§ WHAT IS NEEDED
Among the entries below, one stretch runs from the line that contains "[877,321,994,340] [36,348,988,367] [36,376,251,394]" through the line that contains "[446,449,865,467] type for". Repeat that stretch exactly, ends included, and only that.
═════ PROVIDED INFORMATION
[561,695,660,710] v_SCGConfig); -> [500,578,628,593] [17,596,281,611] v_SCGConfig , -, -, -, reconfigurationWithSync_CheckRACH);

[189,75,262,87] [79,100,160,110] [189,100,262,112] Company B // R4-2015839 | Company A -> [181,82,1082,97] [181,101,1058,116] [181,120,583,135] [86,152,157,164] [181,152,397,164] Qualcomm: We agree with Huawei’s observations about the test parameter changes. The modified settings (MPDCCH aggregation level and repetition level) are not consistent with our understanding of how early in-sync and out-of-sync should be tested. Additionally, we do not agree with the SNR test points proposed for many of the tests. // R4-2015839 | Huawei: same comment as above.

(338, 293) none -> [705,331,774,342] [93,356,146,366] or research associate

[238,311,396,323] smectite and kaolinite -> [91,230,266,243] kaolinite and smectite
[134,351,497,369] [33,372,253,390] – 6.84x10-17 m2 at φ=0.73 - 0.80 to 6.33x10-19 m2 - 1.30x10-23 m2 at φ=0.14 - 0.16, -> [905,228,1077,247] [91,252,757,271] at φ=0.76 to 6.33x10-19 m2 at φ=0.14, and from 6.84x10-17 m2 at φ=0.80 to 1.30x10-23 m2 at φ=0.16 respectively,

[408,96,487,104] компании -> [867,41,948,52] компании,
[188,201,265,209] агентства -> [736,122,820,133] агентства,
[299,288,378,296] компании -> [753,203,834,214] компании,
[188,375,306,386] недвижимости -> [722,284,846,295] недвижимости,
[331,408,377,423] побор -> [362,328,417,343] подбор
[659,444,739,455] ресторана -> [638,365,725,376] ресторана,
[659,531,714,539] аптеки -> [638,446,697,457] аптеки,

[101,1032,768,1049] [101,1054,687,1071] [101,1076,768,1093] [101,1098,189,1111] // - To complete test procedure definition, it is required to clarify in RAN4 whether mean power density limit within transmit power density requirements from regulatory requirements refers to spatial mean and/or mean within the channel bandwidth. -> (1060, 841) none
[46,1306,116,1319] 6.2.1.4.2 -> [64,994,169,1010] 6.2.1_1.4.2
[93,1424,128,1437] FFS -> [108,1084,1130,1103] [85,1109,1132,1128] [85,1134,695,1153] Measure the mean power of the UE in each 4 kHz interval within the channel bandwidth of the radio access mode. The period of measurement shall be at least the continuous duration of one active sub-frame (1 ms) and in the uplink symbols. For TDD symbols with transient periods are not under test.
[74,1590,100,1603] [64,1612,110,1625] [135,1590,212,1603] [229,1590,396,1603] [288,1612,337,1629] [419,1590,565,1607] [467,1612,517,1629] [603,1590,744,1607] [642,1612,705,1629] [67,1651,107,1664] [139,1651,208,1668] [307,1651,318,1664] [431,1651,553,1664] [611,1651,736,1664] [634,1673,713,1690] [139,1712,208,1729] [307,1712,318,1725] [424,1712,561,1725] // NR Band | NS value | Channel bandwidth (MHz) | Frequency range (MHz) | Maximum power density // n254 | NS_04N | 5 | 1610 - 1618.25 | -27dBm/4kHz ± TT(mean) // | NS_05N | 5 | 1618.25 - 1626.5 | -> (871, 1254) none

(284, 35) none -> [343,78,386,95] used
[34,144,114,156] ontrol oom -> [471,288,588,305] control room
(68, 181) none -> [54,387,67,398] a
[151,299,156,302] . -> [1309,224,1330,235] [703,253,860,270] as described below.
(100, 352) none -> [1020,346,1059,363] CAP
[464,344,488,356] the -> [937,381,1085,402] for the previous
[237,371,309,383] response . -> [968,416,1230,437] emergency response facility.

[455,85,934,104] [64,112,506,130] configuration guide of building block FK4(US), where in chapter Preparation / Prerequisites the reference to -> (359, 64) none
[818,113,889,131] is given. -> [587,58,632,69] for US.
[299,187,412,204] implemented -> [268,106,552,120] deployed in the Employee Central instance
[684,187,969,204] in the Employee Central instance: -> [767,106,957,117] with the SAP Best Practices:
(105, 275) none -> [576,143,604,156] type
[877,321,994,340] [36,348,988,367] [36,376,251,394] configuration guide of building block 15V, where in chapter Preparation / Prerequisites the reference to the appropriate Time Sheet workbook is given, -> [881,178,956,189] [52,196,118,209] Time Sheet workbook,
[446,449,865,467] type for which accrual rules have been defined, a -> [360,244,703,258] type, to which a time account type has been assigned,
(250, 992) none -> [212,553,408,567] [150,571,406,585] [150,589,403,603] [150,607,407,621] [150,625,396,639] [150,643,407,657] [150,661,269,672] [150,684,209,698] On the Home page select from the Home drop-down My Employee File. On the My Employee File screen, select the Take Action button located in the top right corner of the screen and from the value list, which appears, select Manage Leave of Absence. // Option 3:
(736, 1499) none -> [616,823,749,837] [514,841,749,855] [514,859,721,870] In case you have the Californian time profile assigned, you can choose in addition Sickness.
══════════
§ WRITTEN SOLUTION
[877,321,994,340] [36,348,988,367] [36,376,251,394] configuration guide of building block 15V, where in chapter Preparation / Prerequisites the reference to the appropriate Time Sheet workbook is given, -> [881,178,956,189] [52,196,118,209] Time Sheet workbook,
[446,449,865,467] type for which accrual rules have been defined, a -> [360,244,703,258] type, to which a time account type has been assigned,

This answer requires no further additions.